Since publishing Proust in 2007, Lehrer has just released his second book, How We Decide. Once again he approaches the quotidian with a scientist’s eye. In an interview he claims that the idea to write this book came partly from his indecision in the cold cereal aisle at the grocery store. The plethora of Cheerios choices stumped him repeatedly. So researching how the brain makes decision seemed like a good idea, for him and for the rest of us.

I like the way Lehrer thinks, as witnessed in this passage:

I was about halfway through writing the book when I got some great advice from a scientist. I was telling him about my Cheerios dilemma when he abruptly interrupted me: “The secret to happiness,” he said,”is not wasting time on irrelevant decisions.” Of course, this sage advice didn’t help me figure out what kind of cereal I actually wanted to eat for breakfast. So I did the only logical thing: I bought my three favorite Cheerios varieties and combined them all in my cereal bowl. Problem solved.

In spite of the fact that most of the photographs of Lehrer suggest he is all of about 17, I’d say he’s got some serious sage potential.

2 Replies to “Cézanne: A Multiplicity of Successively Probed Sensations”

  1. Wonderful quotes!

    I like “With an apple, I will astonish Paris.”
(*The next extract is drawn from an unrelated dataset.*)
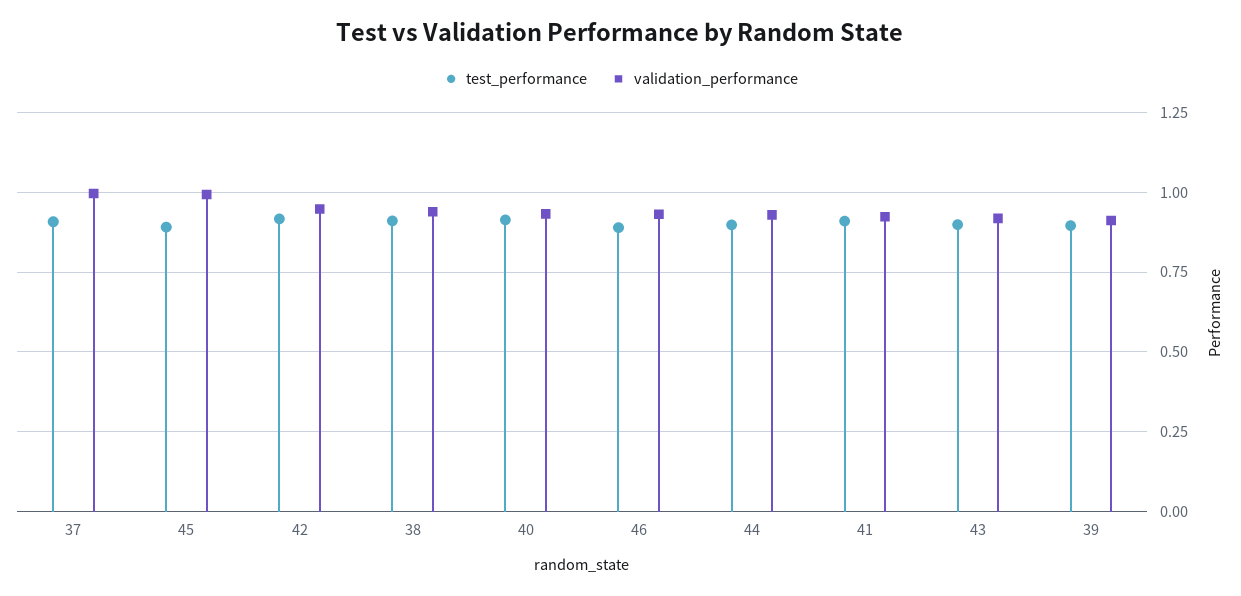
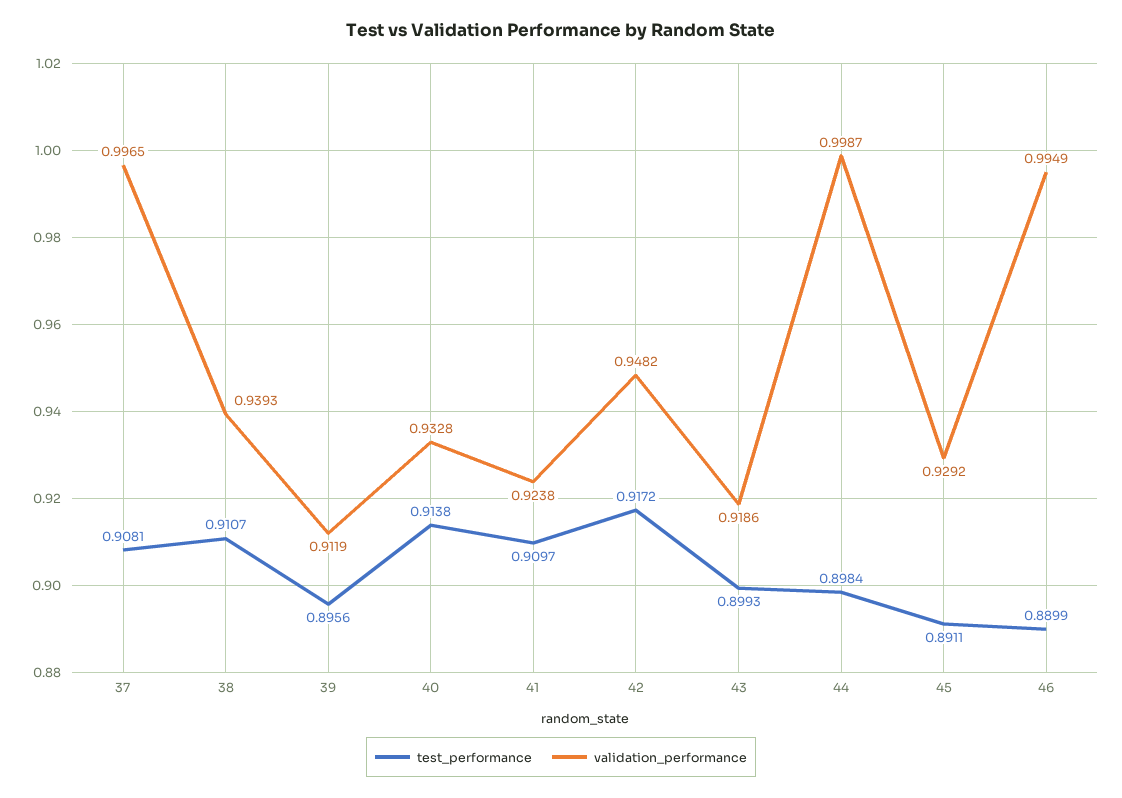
validation_performance, 45: 1 -> 0.9292
validation_performance, 46: 0.925 -> 0.9949
validation_performance, 44: 0.925 -> 0.9987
    The sentence that sticks most in my mind: “His art shows us what we cannot see, which is how we see.” Reams could be written about that.

    I’ve been reading lately about science-art relationships. Yesterday I posted a bit about Tom Shannon and how he’s devised a means to continue painting even though he cannot control his hand because of Parkinson’s. He’s a sculptor and inventor, too, and particularly drawn to what’s invisible to us (gravity and so on). My friend the artist Rebecca Kamen creates works steeped in science (the art of science, the science in art) that are extraordinary.

    Lehrer’s solution to his Cheerio fix made me laugh. His story also reminded me of a Jamaican friend’s first foray into an American grocery store. She was so dumbfounded by the choices and quantities of foods available she could not bring herself to buy a thing and ever after sought out small corner markets.